■ **Your instructions**
Report each line in the records below that contains the string "Bremse", copying the whole line.

■ **Record extracts**

--------------------------------------------------

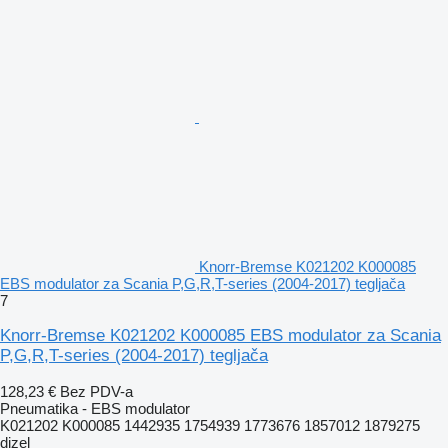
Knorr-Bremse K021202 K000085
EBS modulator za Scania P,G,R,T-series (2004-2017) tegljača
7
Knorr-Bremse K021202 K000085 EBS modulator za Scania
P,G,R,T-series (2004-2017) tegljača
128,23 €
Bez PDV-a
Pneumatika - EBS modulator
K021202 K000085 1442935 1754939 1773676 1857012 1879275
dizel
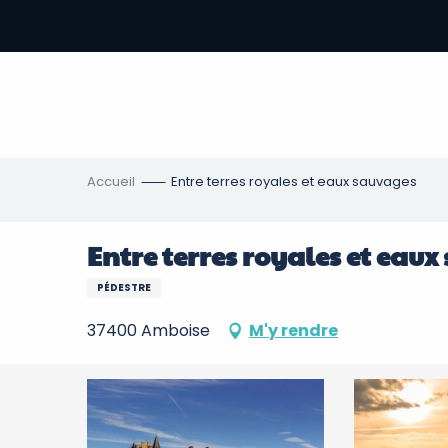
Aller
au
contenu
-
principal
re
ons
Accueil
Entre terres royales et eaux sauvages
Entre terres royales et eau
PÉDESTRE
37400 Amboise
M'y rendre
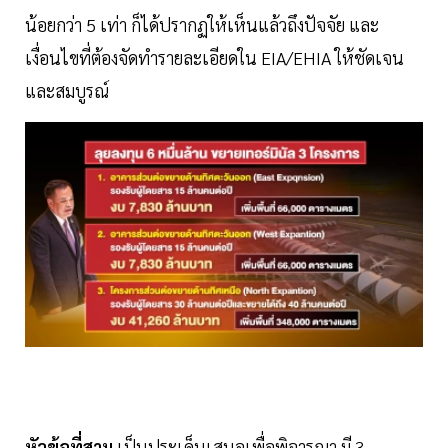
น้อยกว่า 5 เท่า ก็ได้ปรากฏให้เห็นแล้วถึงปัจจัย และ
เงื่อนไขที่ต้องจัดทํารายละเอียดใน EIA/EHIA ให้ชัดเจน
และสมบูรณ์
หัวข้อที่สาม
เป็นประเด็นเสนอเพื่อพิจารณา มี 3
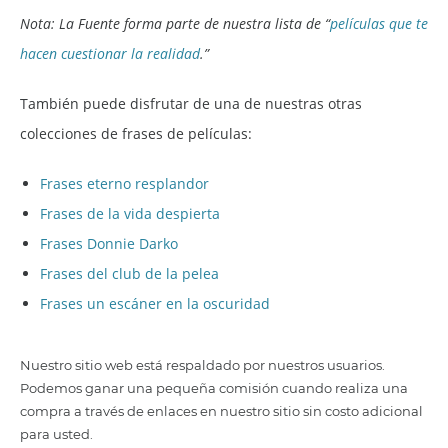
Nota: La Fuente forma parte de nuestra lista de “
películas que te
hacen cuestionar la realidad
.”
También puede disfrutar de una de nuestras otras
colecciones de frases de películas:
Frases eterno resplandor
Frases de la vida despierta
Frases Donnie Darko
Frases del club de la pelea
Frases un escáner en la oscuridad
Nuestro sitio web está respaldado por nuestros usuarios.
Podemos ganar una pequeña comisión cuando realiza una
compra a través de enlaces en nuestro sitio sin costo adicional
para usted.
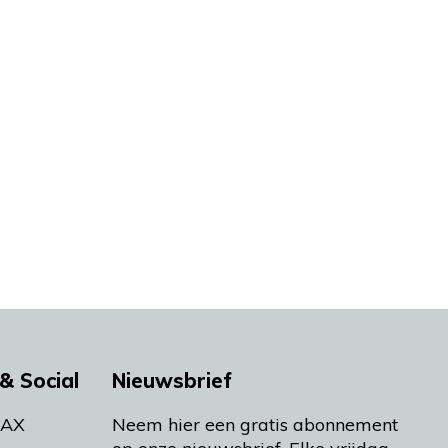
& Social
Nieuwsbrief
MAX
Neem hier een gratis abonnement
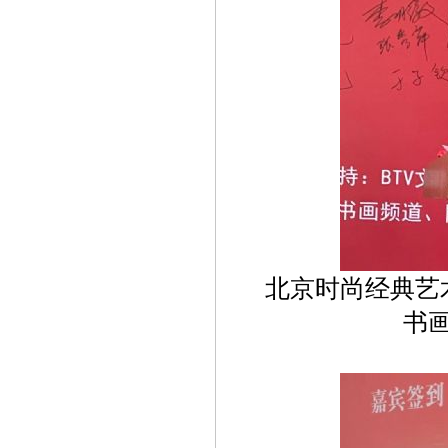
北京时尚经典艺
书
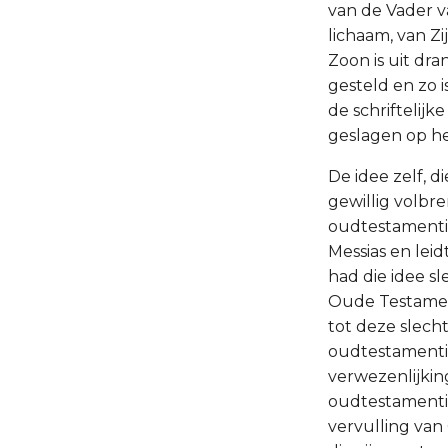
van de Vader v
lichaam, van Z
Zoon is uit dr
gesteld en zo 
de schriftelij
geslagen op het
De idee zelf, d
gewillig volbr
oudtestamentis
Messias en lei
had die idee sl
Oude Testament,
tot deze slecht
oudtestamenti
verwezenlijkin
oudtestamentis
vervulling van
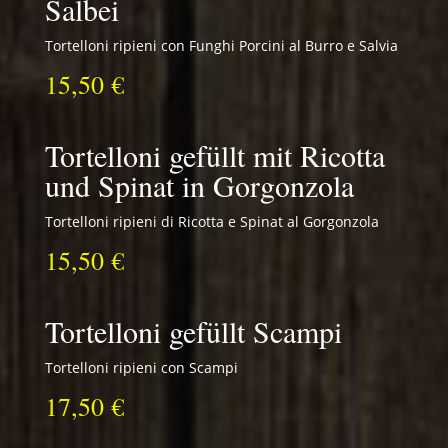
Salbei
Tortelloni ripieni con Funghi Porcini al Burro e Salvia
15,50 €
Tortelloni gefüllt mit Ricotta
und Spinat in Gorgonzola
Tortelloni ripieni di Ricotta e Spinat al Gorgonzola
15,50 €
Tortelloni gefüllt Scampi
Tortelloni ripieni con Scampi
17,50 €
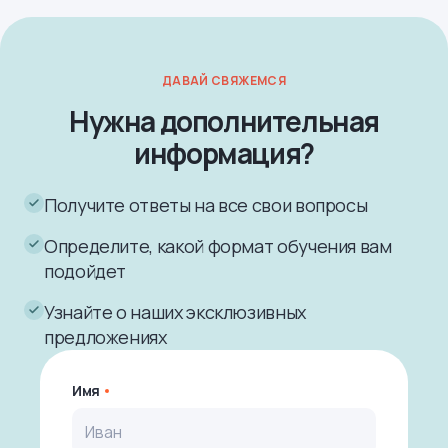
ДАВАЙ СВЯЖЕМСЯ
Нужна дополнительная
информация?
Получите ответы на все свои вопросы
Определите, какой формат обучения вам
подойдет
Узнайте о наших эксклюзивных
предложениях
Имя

--------------------------------------------------

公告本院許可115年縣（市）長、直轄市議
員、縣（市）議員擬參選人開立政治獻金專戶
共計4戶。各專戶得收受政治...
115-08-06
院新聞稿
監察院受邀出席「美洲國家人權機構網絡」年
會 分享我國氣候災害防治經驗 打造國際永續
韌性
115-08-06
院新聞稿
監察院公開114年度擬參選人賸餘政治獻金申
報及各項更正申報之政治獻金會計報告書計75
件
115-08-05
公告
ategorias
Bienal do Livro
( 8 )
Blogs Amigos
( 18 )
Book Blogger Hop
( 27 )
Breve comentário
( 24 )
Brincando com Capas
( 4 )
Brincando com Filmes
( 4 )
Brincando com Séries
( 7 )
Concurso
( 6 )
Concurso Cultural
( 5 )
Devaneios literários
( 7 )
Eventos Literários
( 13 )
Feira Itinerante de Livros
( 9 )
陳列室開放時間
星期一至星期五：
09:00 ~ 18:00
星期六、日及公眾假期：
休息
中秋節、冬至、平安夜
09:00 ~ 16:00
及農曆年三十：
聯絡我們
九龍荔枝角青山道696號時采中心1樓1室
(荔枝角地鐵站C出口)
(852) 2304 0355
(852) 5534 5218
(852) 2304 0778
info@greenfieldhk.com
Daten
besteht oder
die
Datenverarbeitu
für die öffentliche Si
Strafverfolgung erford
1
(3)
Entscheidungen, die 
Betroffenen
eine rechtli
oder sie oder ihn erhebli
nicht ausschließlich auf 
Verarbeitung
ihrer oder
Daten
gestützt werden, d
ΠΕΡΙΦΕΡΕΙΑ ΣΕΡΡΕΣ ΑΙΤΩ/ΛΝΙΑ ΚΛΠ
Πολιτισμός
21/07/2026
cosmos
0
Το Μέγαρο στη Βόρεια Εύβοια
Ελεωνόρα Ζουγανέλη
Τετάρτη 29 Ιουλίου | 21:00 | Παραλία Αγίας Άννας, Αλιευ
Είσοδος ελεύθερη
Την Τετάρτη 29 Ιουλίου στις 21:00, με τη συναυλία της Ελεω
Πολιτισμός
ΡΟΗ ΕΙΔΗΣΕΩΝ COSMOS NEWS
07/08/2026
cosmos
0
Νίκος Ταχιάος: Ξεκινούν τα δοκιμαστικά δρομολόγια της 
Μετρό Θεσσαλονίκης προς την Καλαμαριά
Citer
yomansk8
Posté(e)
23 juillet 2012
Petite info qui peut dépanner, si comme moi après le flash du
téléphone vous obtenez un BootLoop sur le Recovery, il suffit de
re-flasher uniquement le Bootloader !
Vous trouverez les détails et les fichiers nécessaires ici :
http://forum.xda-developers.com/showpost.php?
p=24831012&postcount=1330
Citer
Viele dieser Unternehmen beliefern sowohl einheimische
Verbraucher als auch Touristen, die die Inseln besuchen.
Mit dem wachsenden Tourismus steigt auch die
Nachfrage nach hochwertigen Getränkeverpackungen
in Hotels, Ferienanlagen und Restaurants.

--------------------------------------------------

■ **Worked solution**
Knorr-Bremse K021202 K000085
Knorr-Bremse K021202 K000085 EBS modulator za Scania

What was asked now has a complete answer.